Transcribed page contents
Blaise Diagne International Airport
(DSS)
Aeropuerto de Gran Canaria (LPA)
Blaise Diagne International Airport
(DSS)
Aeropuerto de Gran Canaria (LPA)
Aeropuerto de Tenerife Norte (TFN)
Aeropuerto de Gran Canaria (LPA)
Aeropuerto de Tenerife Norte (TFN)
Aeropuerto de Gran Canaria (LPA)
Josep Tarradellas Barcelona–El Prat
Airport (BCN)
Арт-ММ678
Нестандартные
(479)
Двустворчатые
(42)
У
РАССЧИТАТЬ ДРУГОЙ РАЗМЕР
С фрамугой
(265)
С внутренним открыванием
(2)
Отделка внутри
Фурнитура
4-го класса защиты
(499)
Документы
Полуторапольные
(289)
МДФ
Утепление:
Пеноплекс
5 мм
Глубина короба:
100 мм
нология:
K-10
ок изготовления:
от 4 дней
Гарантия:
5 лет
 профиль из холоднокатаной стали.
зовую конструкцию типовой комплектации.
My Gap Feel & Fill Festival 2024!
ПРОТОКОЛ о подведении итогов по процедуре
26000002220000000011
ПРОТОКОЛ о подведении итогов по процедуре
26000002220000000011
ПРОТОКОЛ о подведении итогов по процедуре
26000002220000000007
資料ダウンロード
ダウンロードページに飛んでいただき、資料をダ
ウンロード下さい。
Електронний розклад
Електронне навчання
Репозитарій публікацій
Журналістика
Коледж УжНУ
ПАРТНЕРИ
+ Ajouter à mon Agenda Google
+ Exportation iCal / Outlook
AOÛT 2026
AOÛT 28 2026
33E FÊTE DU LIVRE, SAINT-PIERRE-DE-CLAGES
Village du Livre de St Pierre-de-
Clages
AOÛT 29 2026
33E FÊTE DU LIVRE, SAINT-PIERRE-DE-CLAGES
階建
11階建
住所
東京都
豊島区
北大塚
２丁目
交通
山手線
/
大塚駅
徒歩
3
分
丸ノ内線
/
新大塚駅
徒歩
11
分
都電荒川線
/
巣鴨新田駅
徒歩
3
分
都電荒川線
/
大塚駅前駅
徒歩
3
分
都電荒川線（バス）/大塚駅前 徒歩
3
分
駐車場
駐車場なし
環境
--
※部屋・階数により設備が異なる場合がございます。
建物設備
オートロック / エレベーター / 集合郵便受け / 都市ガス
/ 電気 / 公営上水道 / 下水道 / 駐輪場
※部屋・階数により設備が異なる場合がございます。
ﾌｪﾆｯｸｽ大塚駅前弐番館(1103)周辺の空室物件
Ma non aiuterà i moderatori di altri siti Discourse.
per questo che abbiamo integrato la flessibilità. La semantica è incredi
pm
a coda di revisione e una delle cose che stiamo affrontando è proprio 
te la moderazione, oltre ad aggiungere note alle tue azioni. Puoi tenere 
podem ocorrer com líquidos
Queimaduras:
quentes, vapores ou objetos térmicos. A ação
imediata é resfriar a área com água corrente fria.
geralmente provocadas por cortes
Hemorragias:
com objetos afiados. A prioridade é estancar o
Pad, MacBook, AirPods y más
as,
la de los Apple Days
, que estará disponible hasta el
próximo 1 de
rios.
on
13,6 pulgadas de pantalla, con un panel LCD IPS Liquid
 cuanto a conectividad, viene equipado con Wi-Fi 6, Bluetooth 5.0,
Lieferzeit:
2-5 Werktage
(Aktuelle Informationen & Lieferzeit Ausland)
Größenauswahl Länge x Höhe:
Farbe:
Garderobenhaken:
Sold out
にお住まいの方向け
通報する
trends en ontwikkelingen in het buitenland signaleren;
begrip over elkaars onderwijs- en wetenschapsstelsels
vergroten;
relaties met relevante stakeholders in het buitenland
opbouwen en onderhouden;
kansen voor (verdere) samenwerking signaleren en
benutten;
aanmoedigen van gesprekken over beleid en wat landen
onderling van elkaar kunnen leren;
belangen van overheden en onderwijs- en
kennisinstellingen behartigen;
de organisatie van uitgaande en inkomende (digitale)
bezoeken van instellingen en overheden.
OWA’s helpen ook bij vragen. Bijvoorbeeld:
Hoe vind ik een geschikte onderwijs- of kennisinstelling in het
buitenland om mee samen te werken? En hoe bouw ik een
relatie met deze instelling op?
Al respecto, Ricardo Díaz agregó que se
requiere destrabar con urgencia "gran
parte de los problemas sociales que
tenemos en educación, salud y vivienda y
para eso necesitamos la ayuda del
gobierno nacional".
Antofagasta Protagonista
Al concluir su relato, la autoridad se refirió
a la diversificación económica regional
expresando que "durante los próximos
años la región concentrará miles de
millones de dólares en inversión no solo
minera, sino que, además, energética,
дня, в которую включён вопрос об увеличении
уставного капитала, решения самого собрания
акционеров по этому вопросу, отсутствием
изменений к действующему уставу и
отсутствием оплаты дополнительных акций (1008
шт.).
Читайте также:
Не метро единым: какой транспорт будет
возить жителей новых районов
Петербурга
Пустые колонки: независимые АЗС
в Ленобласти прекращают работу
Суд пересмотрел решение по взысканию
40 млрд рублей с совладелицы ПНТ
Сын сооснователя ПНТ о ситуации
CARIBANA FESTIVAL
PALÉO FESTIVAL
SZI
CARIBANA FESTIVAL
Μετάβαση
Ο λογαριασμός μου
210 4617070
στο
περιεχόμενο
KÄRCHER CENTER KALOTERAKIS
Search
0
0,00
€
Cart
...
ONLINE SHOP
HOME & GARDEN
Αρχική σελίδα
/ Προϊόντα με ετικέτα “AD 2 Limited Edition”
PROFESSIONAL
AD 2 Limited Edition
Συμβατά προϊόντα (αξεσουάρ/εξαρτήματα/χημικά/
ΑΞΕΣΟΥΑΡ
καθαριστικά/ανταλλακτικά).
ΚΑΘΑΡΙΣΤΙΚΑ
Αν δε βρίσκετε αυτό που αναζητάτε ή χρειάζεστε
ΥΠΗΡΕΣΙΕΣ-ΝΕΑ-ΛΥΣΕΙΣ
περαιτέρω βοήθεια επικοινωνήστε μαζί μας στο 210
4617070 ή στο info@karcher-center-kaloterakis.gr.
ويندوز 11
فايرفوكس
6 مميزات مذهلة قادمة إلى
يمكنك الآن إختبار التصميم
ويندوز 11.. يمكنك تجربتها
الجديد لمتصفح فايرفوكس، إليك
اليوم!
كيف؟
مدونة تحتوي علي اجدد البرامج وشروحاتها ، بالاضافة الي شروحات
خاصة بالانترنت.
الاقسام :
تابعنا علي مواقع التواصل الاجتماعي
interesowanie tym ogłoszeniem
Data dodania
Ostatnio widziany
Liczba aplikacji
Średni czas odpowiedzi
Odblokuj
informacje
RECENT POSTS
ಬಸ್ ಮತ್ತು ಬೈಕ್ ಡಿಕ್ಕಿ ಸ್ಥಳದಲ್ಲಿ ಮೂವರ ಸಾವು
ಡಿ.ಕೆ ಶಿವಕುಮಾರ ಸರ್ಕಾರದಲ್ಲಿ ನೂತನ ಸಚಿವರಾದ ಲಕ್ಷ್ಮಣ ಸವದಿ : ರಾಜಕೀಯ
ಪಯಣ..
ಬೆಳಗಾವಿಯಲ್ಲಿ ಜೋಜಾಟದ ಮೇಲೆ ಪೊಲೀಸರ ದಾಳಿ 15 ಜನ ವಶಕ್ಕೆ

* _Task brief_:
Would you set down every record again, exactly as it appears above?

* _Finished exercise_:
Blaise Diagne International Airport
(DSS)
Aeropuerto de Gran Canaria (LPA)
Blaise Diagne International Airport
(DSS)
Aeropuerto de Gran Canaria (LPA)
Aeropuerto de Tenerife Norte (TFN)
Aeropuerto de Gran Canaria (LPA)
Aeropuerto de Tenerife Norte (TFN)
Aeropuerto de Gran Canaria (LPA)
Josep Tarradellas Barcelona–El Prat
Airport (BCN)
Арт-ММ678
Нестандартные
(479)
Двустворчатые
(42)
У
РАССЧИТАТЬ ДРУГОЙ РАЗМЕР
С фрамугой
(265)
С внутренним открыванием
(2)
Отделка внутри
Фурнитура
4-го класса защиты
(499)
Документы
Полуторапольные
(289)
МДФ
Утепление:
Пеноплекс
5 мм
Глубина короба:
100 мм
нология:
K-10
ок изготовления:
от 4 дней
Гарантия:
5 лет
 профиль из холоднокатаной стали.
зовую конструкцию типовой комплектации.
My Gap Feel & Fill Festival 2024!
ПРОТОКОЛ о подведении итогов по процедуре
26000002220000000011
ПРОТОКОЛ о подведении итогов по процедуре
26000002220000000011
ПРОТОКОЛ о подведении итогов по процедуре
26000002220000000007
資料ダウンロード
ダウンロードページに飛んでいただき、資料をダ
ウンロード下さい。
Електронний розклад
Електронне навчання
Репозитарій публікацій
Журналістика
Коледж УжНУ
ПАРТНЕРИ
+ Ajouter à mon Agenda Google
+ Exportation iCal / Outlook
AOÛT 2026
AOÛT 28 2026
33E FÊTE DU LIVRE, SAINT-PIERRE-DE-CLAGES
Village du Livre de St Pierre-de-
Clages
AOÛT 29 2026
33E FÊTE DU LIVRE, SAINT-PIERRE-DE-CLAGES
階建
11階建
住所
東京都
豊島区
北大塚
２丁目
交通
山手線
/
大塚駅
徒歩
3
分
丸ノ内線
/
新大塚駅
徒歩
11
分
都電荒川線
/
巣鴨新田駅
徒歩
3
分
都電荒川線
/
大塚駅前駅
徒歩
3
分
都電荒川線（バス）/大塚駅前 徒歩
3
分
駐車場
駐車場なし
環境
--
※部屋・階数により設備が異なる場合がございます。
建物設備
オートロック / エレベーター / 集合郵便受け / 都市ガス
/ 電気 / 公営上水道 / 下水道 / 駐輪場
※部屋・階数により設備が異なる場合がございます。
ﾌｪﾆｯｸｽ大塚駅前弐番館(1103)周辺の空室物件
Ma non aiuterà i moderatori di altri siti Discourse.
per questo che abbiamo integrato la flessibilità. La semantica è incredi
pm
a coda di revisione e una delle cose che stiamo affrontando è proprio 
te la moderazione, oltre ad aggiungere note alle tue azioni. Puoi tenere 
podem ocorrer com líquidos
Queimaduras:
quentes, vapores ou objetos térmicos. A ação
imediata é resfriar a área com água corrente fria.
geralmente provocadas por cortes
Hemorragias:
com objetos afiados. A prioridade é estancar o
Pad, MacBook, AirPods y más
as,
la de los Apple Days
, que estará disponible hasta el
próximo 1 de
rios.
on
13,6 pulgadas de pantalla, con un panel LCD IPS Liquid
 cuanto a conectividad, viene equipado con Wi-Fi 6, Bluetooth 5.0,
Lieferzeit:
2-5 Werktage
(Aktuelle Informationen & Lieferzeit Ausland)
Größenauswahl Länge x Höhe:
Farbe:
Garderobenhaken:
Sold out
にお住まいの方向け
通報する
trends en ontwikkelingen in het buitenland signaleren;
begrip over elkaars onderwijs- en wetenschapsstelsels
vergroten;
relaties met relevante stakeholders in het buitenland
opbouwen en onderhouden;
kansen voor (verdere) samenwerking signaleren en
benutten;
aanmoedigen van gesprekken over beleid en wat landen
onderling van elkaar kunnen leren;
belangen van overheden en onderwijs- en
kennisinstellingen behartigen;
de organisatie van uitgaande en inkomende (digitale)
bezoeken van instellingen en overheden.
OWA’s helpen ook bij vragen. Bijvoorbeeld:
Hoe vind ik een geschikte onderwijs- of kennisinstelling in het
buitenland om mee samen te werken? En hoe bouw ik een
relatie met deze instelling op?
Al respecto, Ricardo Díaz agregó que se
requiere destrabar con urgencia "gran
parte de los problemas sociales que
tenemos en educación, salud y vivienda y
para eso necesitamos la ayuda del
gobierno nacional".
Antofagasta Protagonista
Al concluir su relato, la autoridad se refirió
a la diversificación económica regional
expresando que "durante los próximos
años la región concentrará miles de
millones de dólares en inversión no solo
minera, sino que, además, energética,
дня, в которую включён вопрос об увеличении
уставного капитала, решения самого собрания
акционеров по этому вопросу, отсутствием
изменений к действующему уставу и
отсутствием оплаты дополнительных акций (1008
шт.).
Читайте также:
Не метро единым: какой транспорт будет
возить жителей новых районов
Петербурга
Пустые колонки: независимые АЗС
в Ленобласти прекращают работу
Суд пересмотрел решение по взысканию
40 млрд рублей с совладелицы ПНТ
Сын сооснователя ПНТ о ситуации
CARIBANA FESTIVAL
PALÉO FESTIVAL
SZI
CARIBANA FESTIVAL
Μετάβαση
Ο λογαριασμός μου
210 4617070
στο
περιεχόμενο
KÄRCHER CENTER KALOTERAKIS
Search
0
0,00
€
Cart
...
ONLINE SHOP
HOME & GARDEN
Αρχική σελίδα
/ Προϊόντα με ετικέτα “AD 2 Limited Edition”
PROFESSIONAL
AD 2 Limited Edition
Συμβατά προϊόντα (αξεσουάρ/εξαρτήματα/χημικά/
ΑΞΕΣΟΥΑΡ
καθαριστικά/ανταλλακτικά).
ΚΑΘΑΡΙΣΤΙΚΑ
Αν δε βρίσκετε αυτό που αναζητάτε ή χρειάζεστε
ΥΠΗΡΕΣΙΕΣ-ΝΕΑ-ΛΥΣΕΙΣ
περαιτέρω βοήθεια επικοινωνήστε μαζί μας στο 210
4617070 ή στο info@karcher-center-kaloterakis.gr.
ويندوز 11
فايرفوكس
6 مميزات مذهلة قادمة إلى
يمكنك الآن إختبار التصميم
ويندوز 11.. يمكنك تجربتها
الجديد لمتصفح فايرفوكس، إليك
اليوم!
كيف؟
مدونة تحتوي علي اجدد البرامج وشروحاتها ، بالاضافة الي شروحات
خاصة بالانترنت.
الاقسام :
تابعنا علي مواقع التواصل الاجتماعي
interesowanie tym ogłoszeniem
Data dodania
Ostatnio widziany
Liczba aplikacji
Średni czas odpowiedzi
Odblokuj
informacje
RECENT POSTS
ಬಸ್ ಮತ್ತು ಬೈಕ್ ಡಿಕ್ಕಿ ಸ್ಥಳದಲ್ಲಿ ಮೂವರ ಸಾವು
ಡಿ.ಕೆ ಶಿವಕುಮಾರ ಸರ್ಕಾರದಲ್ಲಿ ನೂತನ ಸಚಿವರಾದ ಲಕ್ಷ್ಮಣ ಸವದಿ : ರಾಜಕೀಯ
ಪಯಣ..
ಬೆಳಗಾವಿಯಲ್ಲಿ ಜೋಜಾಟದ ಮೇಲೆ ಪೊಲೀಸರ ದಾಳಿ 15 ಜನ ವಶಕ್ಕೆ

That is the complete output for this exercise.